ХХ век явил такие опыты нераскаянных массовых убийств, совершенных революционерами, террористами, борцами за самое разное «правое дело», что теоретическая и практическая способность убийц раскаяться приобрела неслыханную и небывалую проблематичность. Революционеры не каются, не ведают сожалений о содеянном, не знают жалости к своим жертвам, которые в их борьбе – щепки, мусор, двуногие твари. Кино как искусство ХХ века, быть может, первым зорко разглядело, что представляют собой убийцы по убеждению, и первым поняло, что они не ведают покаяния, ибо причисляют себя к разряду супергероев.

Стоит вспомнить в этой связи реалии спектакля Театра на Таганке в постановке Ю. П. Любимова (1979, автор инсценировки – Ю. Ф. Карякин). Тогдашний критик писал: «Спектакль строится как обвинительное заключение не столько по делу убийцы Раскольникова, сколько по существу его “проклятой мечты”… Маниакальная идея – предана публичному суду. Факт преступления указан и объявлен с самого начала, затем одно за другим отметаются все якобы смягчающие вину обстоятельства. Сострадание к Раскольникову в пределы спектакля проникнуть не может, даже тени симпатии к нему тут не возникает, а “пробудившаяся совесть” убийцы поставлена под вопрос и объявлена недостойной внимания. Режиссер сосредоточен на другом: на том, как самоутверждается и мечется в поисках аргументов идеология, согласно которой убийство – необходимо, преступление – разрешено. Сорвать все словесные покровы, такую идеологию драпирующие, высмеять любые ссылки на “русскую романтическую натуру”, будто бы заслуживающую – и после крови, и после убийства! – снисхождения или уважения, – вот нескрываемая цель Любимова, цель, к которой он идет напролом»[504].

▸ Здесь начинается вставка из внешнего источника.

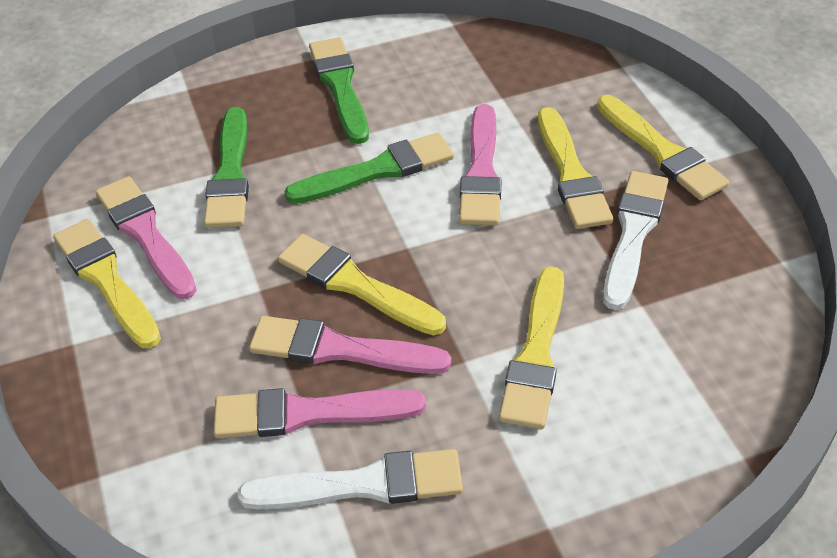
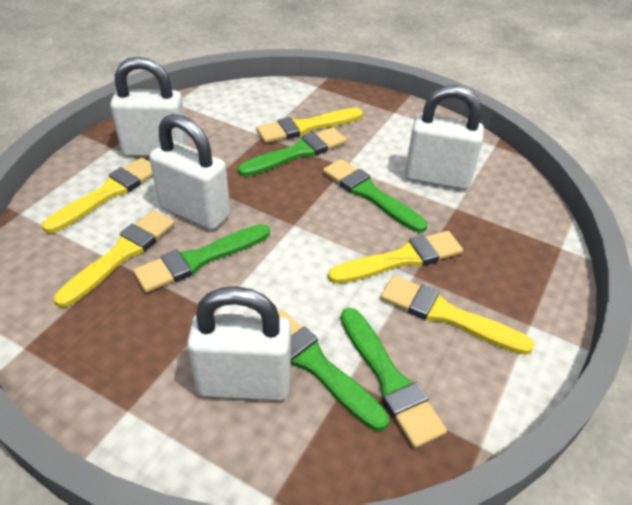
green brush: [204,107,249,228] [284,133,454,204] [309,38,369,144] = 3 -> [133,224,270,293] [238,127,347,176] [278,310,389,431] [323,159,427,233] [341,308,447,448] = 5
pink brush: [96,176,197,299] [213,388,426,438] [249,316,451,374] [459,104,502,225] = 4 -> none = 0
white brush: [238,449,463,509] [603,171,669,310] = 2 -> none = 0
white padlock: none = 0 -> [110,57,188,157] [149,114,230,230] [187,286,291,401] [405,85,484,190] = 4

В фойе театра, как помнится, была вынесена школьная парта, на которой грудой лежали настоящие школьные сочинения, собранные в московских школах (документ!). Ученики, авторы сочинений, Раскольниковым восхищались как романтическим героем. Для целей спектакля этот прискорбный факт был использован исчерпывающе. Когда в финале Родя (Александр Трофимов) зажигал свечи в руках убитых им женщин – их муляжные манекены пребывали тут же на сцене все время спектакля – появлялся Свидригайлов (Владимир Высоцкий) и свечи задувал, давая понять, что прощения не будет. Затем он выходил в центр сцены и громко восклицал: «Молодец Раскольников, что старуху убил. Жаль, что попался». И через паузу объяснял: «Из школьного сочинения».